Kenya Update 3

Today we visited Lin Joka, a small village where Sodzo International hosts one of its family strengthening programs. Family representatives are invited to join in groups of 25-30 people who meet weekly for education and financial support. Each family contributes a small amount each week - about 20 shillings, the rough equivalent of 20 cents. The group accumulates this money over time and collectively decides how to use it by making micro loans to group members who have a need. For example, if this week I have school fees to pay for my children, the group loans me the amount I need and then agrees to a time period for me to pay it back. In this way, the group serves as a local bank by keeping the resources within the local community and enabling individual families to meet needs without becoming dependent on people who do not have their best interest at heart.

In addition to these loans, the groups provide opportunities for training and education. That was where we came into the picture today. We were divided up to provide training for groups depending on our areas of experience or expertise. For example, a couple of our group members are business professionals, so they led a discussion on how to price and market the products these families produce, most of which are agricultural in nature.

I was asked to lead a discussion on interpersonal conflict and how to deal with the diversity of personalities that exist within any household. Through a translator I used different animals to talk about the way our personalities differ from each other. Some of us are lions, which means we are natural leaders. Some of us are beavers, which means we are hard workers and rule followers. Some of us are family dogs, which are loyal an eager to please. Some of us are otters, which means we are fun loving and light hearted. This one presented a challenge because these villagers did not know what otter was, so we had to work together to come up with something more familiar. This is the joy and the challenge of working across language and cultural boundaries!

There were probably 300 people present, most of them women, who then divided up into smaller groups for the training session. When we arrived, the women were all seated on a hillside to begin their weekly session. They began by singing a praise song and praying over each other. Then a group of traditional dancers welcomed us with a performance of a traditional tribal dance. By the time it was over, they drug us into their circle so we could dance with them. Of course, I am using the word “dance” in the loosest sense of the world!

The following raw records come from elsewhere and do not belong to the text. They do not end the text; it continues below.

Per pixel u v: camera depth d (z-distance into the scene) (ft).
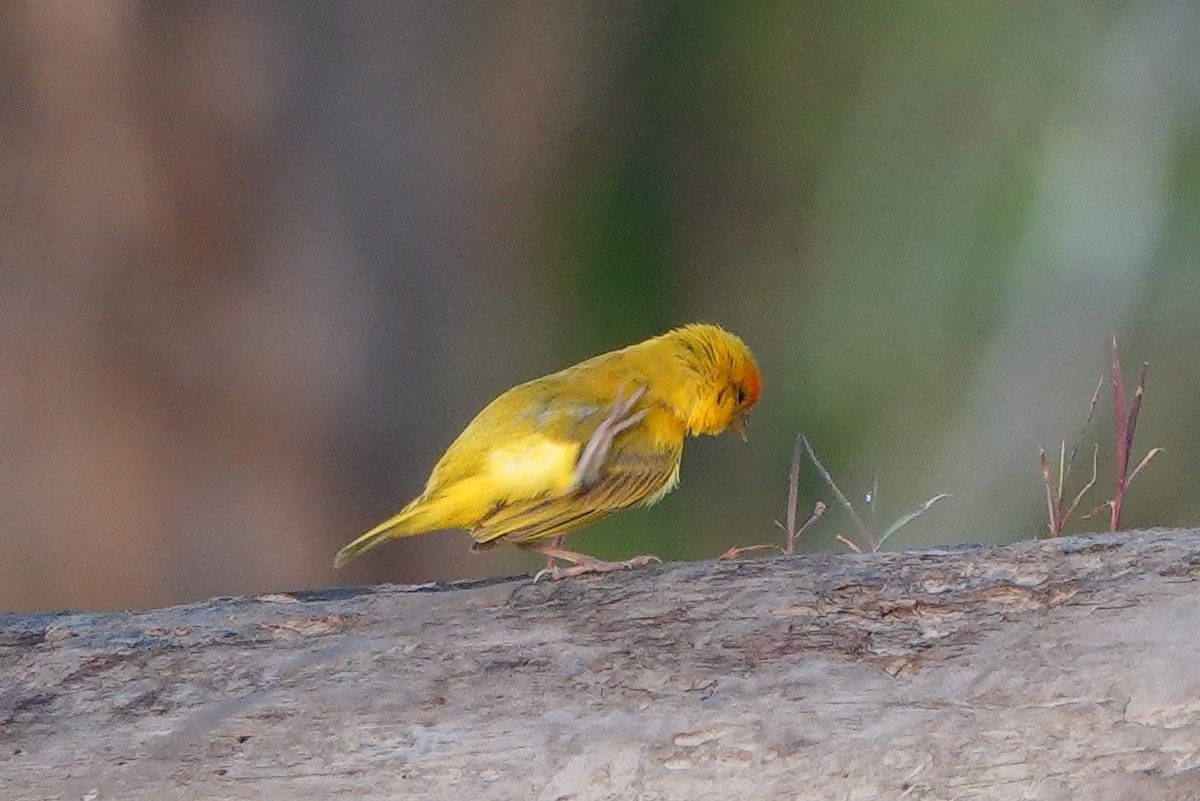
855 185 61.46
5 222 40.65
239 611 20.47
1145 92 60.03
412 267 46.62
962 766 17.92
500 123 50.57
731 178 60.13
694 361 28.02
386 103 45.27
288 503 44.45
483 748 18.21
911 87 61.11
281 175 43.19
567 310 55.93
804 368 59.36
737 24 59.11
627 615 19.76
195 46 41.16
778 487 56.65
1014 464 55.93
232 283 42.83
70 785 18.06
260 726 18.48
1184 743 17.89
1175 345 57.77
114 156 40.81
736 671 18.72
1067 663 18.39
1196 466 55.42
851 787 17.94
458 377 48.26
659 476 27.30
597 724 18.30
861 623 19.25
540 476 25.63
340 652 19.47
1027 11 60.70
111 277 41.57
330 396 44.68
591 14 53.47
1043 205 60.13
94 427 42.22
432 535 48.60
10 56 39.50
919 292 60.08
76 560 42.83
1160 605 18.93
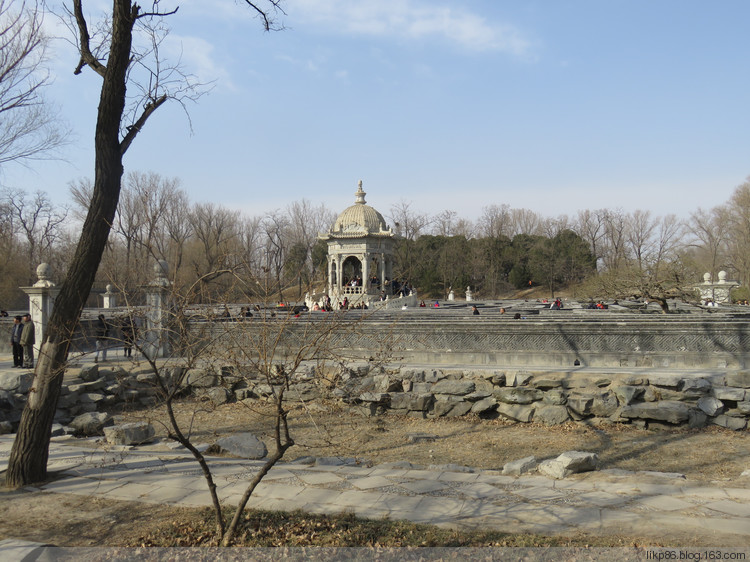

It was an experience that definitely goes on the list of things I did not learn in seminary.

The take away for me today was the communal nature of how these people address their problems. There are no lone rangers here. They understand that whatever they face, they face together. By sharing their concerns, their needs, their ideas, their resources, and their lives, they are finding ways to gradually lift each other up to a better place. The amazing thing is to read Acts 2 and 3 and discover this is exactly how the early church did it! We are seeing the church in action.